Banks’ letter explains the scenario of Gabe Kaminsky, the Washington Examiner reporter who “Published a series of articles outlining the State Department’s funding of a ‘disinformation’-related non-governmental organization called the Global Disinformation Index (GDI). GDI had been maintaining a list of up to 200 news outlets that allegedly publish disinformation and then sending their list to advertising companies”
The Post continues:
Taibbi testified to Congress in March of 2023: “We learned Twitter, Facebook, Google, and other companies developed a formal system for taking in moderation ‘requests’ from every corner of government: the FBI, DHS, HHS, DOD, the Global Engagement Center at State, even the CIA.”
Kaminsky also uncovered a $100,000 grant from GEC to the London-based Global Disinformation Index (GDI) in 2021 and 2022, an entity that calls itself “the world’s first rating of the media sites based on the risk of the outlet carrying disinformation.”
Despite GEC’s mandate proclaiming that it is only involved in international affairs, GDI went on to concoct a blacklist of 10 outlets, including The Post, with conservative or libertarian-leaning opinion sections in an effort to demonetize them, The Post continues.
Ad associations further participated in GDI’s efforts to blacklist the media outlets, though some called the list “bewildering” for having “somehow placed the NYPost [sic] as ‘at most risk’ paper in the USA for disinformation.”
Both the GEC grant, distributed between October 2021 and March 2022, and another $756,923 government-funded grant from the National Endowment for Democracy to GDI, have not been renewed.

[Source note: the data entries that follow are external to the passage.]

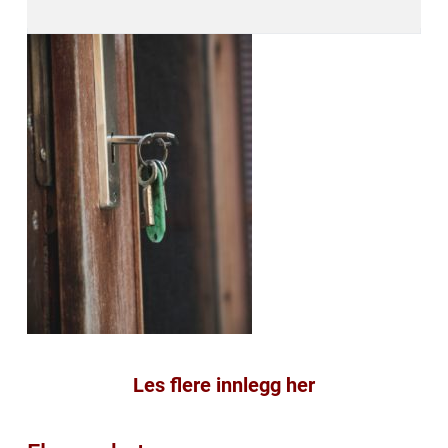
Les flere innlegg her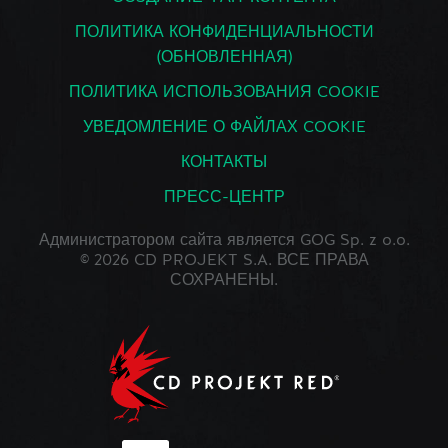
ПОЛИТИКА КОНФИДЕНЦИАЛЬНОСТИ
(ОБНОВЛЕННАЯ)
ПОЛИТИКА ИСПОЛЬЗОВАНИЯ COOKIE
УВЕДОМЛЕНИЕ О ФАЙЛАХ COOKIE
КОНТАКТЫ
ПРЕСС-ЦЕНТР
Администратором сайта является GOG Sp. z o.o.
© 2026 CD PROJEKT S.A. ВСЕ ПРАВА
СОХРАНЕНЫ.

The State Department records, exclusively obtained by The Post, make no mention of these taxpayer-funded entities’ conduct, choosing instead to fault Taibbi, Kaminsky and now-X owner Elon Musk for spreading alleged falsehoods about GEC.
Banks’ letter continues:
An interim report that was released by the House Committee on Small Business last week confirms GDI’s support for domestic censorship and confirms that the State Department’s Global Engagement Center (GEC) and the National Endowment for Democracy sent GDI a combined nearly $1 million dollars in grants. The report also explains that the GEC privately supported GDI in its interactions with U.S. tech companies.
In response to Mr. Kaminsky’s reporting, the State Department sent out press guidance defending its attempted suppression of U.S. news organizations. That guidance misleadingly changes a quote that I sent to Gabe Kaminsky and the Washington Examiner criticizing the GEC. The intentional misquotation gives the impression that I had been speaking with a Russian propaganda outlet.